10/2011: Genotype (vl betweel 101,662 and 28,834)
NOVEL MUTATIONS DETECTED:Reverse Transcriptase Gene: A98S, E122K, D123E, D123K, D123N,K166R, T200A, T200V, L214F, E248D, E248K, E248NProtease Gene: V3I, T12Q, I15V, L19I, M36I, S37N
Fell out of care for a while around 2011-2012. 2011 VL was 28,834,CD4 was 2011. Was completely off of ART. Genotype with no significant resistance (but likely WT). At that time concerns that perhaps he could have an M184V and/or TAMs, Reportedly had a 36I mutation. Was started on DRV/r, etravirine, raltegravir.
____________________2012 DRV/r (BID), etravirine, raltegravir__________
Quickly suppressed-remained suppressed until
2018: VL was 9290, Genotype WT--Problems with adherence, problems with taking pills.
Reverse Transcriptase Gene: Protease Gene: NOVEL MUTATIONS DETECTED: Reverse Transcriptase Gene: A98S, D123N, I142V, K166R, T200A, L214F, E248N Protease Gene: V3I, T12Q, I15V, L19I, M36I, S37N
____________________2018: started on DTG(once daily)/DRV/r/Rilpivirine->Juluca/DRV/r (twice daily DRV/r)____________
2018: VL UD again
2019: VL 36: Genotype: M41L, A98S, M36I
later/2019: VL 152--had had significant non-compliance particularly in setting of dysphagia-extreme difficulty with swallowing pills.

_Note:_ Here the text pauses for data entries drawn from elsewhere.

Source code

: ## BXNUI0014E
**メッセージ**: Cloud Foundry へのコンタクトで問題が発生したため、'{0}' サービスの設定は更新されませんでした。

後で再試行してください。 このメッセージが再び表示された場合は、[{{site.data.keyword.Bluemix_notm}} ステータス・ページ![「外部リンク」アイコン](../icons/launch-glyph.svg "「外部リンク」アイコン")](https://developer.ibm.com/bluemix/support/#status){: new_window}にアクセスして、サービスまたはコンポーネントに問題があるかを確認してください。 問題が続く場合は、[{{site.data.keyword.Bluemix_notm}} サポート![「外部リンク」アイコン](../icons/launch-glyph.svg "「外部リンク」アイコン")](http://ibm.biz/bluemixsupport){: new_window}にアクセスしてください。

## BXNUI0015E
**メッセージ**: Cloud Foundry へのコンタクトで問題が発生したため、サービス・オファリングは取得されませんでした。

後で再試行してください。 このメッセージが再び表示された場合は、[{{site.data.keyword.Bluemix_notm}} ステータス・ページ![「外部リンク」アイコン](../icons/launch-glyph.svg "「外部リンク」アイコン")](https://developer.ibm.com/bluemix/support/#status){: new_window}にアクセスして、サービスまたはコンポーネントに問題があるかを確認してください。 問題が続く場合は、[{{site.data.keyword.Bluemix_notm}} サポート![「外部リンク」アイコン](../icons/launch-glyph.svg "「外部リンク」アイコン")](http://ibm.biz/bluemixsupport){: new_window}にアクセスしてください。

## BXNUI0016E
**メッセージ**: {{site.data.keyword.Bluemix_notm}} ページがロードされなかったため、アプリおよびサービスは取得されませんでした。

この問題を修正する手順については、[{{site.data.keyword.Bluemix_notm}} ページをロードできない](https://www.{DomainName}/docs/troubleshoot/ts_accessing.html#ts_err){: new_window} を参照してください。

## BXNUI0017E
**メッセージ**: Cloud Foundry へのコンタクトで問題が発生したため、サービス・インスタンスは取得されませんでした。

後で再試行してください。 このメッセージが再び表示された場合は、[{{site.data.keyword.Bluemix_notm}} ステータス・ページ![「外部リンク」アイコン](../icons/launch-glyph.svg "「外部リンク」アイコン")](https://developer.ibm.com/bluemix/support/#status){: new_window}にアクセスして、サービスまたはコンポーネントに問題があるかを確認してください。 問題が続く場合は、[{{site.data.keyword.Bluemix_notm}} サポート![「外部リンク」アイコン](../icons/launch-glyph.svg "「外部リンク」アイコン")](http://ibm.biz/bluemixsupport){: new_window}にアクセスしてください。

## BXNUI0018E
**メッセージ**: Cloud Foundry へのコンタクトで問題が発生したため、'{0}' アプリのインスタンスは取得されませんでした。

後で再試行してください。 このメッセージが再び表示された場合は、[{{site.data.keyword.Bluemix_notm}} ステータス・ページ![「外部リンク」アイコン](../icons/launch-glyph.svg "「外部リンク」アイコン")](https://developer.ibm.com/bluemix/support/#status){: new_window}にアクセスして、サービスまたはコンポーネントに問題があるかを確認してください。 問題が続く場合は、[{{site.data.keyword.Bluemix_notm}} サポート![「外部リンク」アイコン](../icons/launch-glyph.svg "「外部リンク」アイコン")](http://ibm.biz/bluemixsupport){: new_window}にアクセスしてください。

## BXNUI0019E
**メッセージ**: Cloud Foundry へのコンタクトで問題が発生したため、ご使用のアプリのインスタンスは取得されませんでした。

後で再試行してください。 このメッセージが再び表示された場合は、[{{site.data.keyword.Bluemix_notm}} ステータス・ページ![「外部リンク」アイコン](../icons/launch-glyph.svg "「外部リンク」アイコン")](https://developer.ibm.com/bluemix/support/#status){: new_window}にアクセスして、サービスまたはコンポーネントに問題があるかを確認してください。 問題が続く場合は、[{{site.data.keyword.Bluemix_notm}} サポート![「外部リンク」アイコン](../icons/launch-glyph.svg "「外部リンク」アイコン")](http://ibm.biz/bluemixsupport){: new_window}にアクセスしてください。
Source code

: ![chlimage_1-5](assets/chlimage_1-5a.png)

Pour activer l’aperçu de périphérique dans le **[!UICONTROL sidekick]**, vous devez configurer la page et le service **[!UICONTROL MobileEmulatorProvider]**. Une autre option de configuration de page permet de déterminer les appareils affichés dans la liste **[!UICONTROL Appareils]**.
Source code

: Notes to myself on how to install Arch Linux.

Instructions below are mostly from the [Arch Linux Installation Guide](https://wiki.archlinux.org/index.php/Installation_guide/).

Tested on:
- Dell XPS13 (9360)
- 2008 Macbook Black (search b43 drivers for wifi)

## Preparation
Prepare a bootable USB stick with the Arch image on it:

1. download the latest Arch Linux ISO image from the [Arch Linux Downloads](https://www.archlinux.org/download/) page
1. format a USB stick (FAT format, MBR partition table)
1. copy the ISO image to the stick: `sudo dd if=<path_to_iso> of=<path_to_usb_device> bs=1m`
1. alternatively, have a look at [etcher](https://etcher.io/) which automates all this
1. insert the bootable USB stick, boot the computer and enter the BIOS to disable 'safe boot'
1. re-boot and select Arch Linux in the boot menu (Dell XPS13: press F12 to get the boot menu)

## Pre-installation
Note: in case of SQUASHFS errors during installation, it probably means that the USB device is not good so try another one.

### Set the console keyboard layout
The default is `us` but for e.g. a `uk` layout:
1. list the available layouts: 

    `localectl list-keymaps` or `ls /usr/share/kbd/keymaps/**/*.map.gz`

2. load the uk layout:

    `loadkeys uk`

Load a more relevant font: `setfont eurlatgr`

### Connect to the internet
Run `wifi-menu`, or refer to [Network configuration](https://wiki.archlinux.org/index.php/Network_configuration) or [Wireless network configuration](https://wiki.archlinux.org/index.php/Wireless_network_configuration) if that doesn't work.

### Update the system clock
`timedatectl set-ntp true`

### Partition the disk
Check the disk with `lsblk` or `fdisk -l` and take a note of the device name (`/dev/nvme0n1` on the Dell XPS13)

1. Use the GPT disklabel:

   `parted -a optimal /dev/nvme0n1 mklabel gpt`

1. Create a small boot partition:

later/2019: VL <20, CD4 dipped down to 125, continued compliance issues
8/2019: VL 150 _________________transitioned to Biktarvy_________________
end 2019: VL UD, CD4 170
now: VL UD --Compliance much improved, CD4 189
|Regimen||Weighted Score||Active Drugs||Total Pills||Frequency (x/day)|
In a person with intermittent adherence, I am nervous about both potential one pill once daily options in this patient--DTG/RPV, or BIC/TAF/FTC. DTG/RPV has not been well studied in the setting of a person with background history of treatment failure, and RPV requires high calorie meal and you could end up with functional DTG monotherapy. Alternatively, the presence of M184V and TAMS and incomplete genotype history concerns me for functional monotherapy with BIC/TAF/FTC. There is emerging data that BIC/TAF/FTC may be sufficient to maintain suppression even in the face of background NRTI resistance, but I would use this regimen with caution recognizing that in the setting of intermittent adherence it could be suboptimal. Within HIV-ASSIST, agree with the prioritization of 3 active drugs in such a patient with history of treatment failure, despite being currently suppressed (I think the current regimen should have been entered as BIC/TAF/FTC rather than just BIC, but do not think it would impact the system's outputs signfiicantly). The simplest change would be adding DOR (slightly bigger pill size) or RPV (smaller, but meal requirement) to the BIC/TAF/FTC. With that said, the combination of DTG+RPV is better studied (albeit not in this type of patient history) in simplification studies, so TAF/FTC/RPV+DTG could also be a consideration if food requirements can be met.